Garcia lasted nine years here and could easily have lasted another. Only one Board member, Rosalie Lopez, had the guts to question his performance. She was going to call for his resignation if he didn't submit one. Three members, Mary Belle McCorkle ("ooh, let's have another expensive retreat") Joel Ireland and James Christ were pure Garcia sycophants. That majority is set to actually give Garcia a pay raise in January. In the incest that is Tucson school systems, Christ has to treat Garcia with kid gloves because Mary Garcia is Christ's boss at Sunnyside. The party, thankfully, is over.
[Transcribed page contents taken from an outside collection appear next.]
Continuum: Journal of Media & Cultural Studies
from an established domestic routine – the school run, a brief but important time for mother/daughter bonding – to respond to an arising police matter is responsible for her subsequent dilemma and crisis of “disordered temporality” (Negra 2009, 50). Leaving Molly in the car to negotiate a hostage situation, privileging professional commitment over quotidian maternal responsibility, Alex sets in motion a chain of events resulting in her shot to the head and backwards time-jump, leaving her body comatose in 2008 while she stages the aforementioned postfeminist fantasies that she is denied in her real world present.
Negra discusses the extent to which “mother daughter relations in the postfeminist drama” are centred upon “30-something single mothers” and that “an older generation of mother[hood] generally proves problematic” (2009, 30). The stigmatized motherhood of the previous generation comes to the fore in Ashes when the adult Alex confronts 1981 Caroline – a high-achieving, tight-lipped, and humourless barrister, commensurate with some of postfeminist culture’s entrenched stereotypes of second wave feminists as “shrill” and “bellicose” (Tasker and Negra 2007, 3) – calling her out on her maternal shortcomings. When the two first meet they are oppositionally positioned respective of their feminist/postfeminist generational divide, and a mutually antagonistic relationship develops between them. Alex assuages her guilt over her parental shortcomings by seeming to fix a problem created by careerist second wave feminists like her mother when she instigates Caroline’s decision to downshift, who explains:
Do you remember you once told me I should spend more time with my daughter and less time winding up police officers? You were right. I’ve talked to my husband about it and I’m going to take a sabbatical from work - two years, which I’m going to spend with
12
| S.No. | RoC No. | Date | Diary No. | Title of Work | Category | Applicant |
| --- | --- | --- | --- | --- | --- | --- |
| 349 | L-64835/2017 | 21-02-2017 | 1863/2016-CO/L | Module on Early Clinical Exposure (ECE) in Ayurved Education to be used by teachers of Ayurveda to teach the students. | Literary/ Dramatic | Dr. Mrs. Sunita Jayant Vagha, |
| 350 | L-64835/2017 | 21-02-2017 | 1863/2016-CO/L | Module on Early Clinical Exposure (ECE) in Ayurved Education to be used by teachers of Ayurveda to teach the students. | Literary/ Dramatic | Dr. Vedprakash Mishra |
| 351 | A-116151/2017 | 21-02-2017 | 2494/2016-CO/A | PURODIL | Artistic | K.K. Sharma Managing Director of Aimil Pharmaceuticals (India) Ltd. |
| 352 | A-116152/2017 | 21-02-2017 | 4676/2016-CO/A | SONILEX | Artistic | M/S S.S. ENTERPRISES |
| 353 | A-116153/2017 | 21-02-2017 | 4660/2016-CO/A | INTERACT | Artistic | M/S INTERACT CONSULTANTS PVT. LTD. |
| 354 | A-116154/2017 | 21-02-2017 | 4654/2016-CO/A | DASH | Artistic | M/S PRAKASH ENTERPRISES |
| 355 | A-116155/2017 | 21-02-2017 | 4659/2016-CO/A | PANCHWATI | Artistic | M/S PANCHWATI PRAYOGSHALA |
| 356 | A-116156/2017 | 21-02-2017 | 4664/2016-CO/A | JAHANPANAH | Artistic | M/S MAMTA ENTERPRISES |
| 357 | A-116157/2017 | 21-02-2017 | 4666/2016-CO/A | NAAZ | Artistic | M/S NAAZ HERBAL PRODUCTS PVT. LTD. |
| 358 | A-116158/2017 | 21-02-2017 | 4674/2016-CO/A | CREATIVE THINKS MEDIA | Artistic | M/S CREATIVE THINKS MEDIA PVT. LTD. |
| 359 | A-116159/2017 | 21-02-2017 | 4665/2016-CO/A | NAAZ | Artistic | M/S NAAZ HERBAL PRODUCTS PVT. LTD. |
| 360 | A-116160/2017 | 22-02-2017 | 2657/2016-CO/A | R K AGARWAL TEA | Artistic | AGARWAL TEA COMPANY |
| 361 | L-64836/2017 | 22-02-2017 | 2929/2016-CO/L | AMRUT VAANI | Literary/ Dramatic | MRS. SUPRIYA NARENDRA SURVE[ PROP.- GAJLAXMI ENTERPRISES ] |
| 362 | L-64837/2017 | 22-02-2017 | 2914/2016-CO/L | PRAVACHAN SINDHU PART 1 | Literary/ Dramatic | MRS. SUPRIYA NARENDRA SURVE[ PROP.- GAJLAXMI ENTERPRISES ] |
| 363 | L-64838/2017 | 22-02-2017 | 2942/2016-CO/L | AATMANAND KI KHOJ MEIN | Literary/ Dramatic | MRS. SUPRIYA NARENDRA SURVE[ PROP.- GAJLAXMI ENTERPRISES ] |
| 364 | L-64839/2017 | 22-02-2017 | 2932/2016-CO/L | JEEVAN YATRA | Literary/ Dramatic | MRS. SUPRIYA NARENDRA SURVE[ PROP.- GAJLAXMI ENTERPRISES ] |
True to his commanding public relations force, Garcia is going out with nothing but puff. His resignation letter is a windy, self-congratulatory three pages, much of it packaged (in advance) as an op-ed piece in The Arizona Daily Star on Sunday. Garcia's buddy, Jim Kiser, is the editor of the Star's editorial pages and his wife, Shirley Kiser, runs Garcia's over-hyped, little-producing 4th R program.

Garcia was effective at one thing, as noted by disparate voices -- Lopez at the end of his tenure and Sylvia Campoy, a one-term Board member, at the beginning: polishing his own image. He was tireless at meeting and schmoozing business and social leaders in Tucson. But it only was for himself. It did nothing for the students, parents or teachers. Nothing.

TORTIOUS TORTURE: An editing change in last week's story about Pima County consultant Bruce Postil left an incorrect description of a lawsuit Postil, a former deputy county manager, and six other demoted or fired county employees successfully filed in 1993. Even we doubt that former Supervisor Big Ed Moore tortured anyone. Among the lawsuit's claims, however, was tortious interference.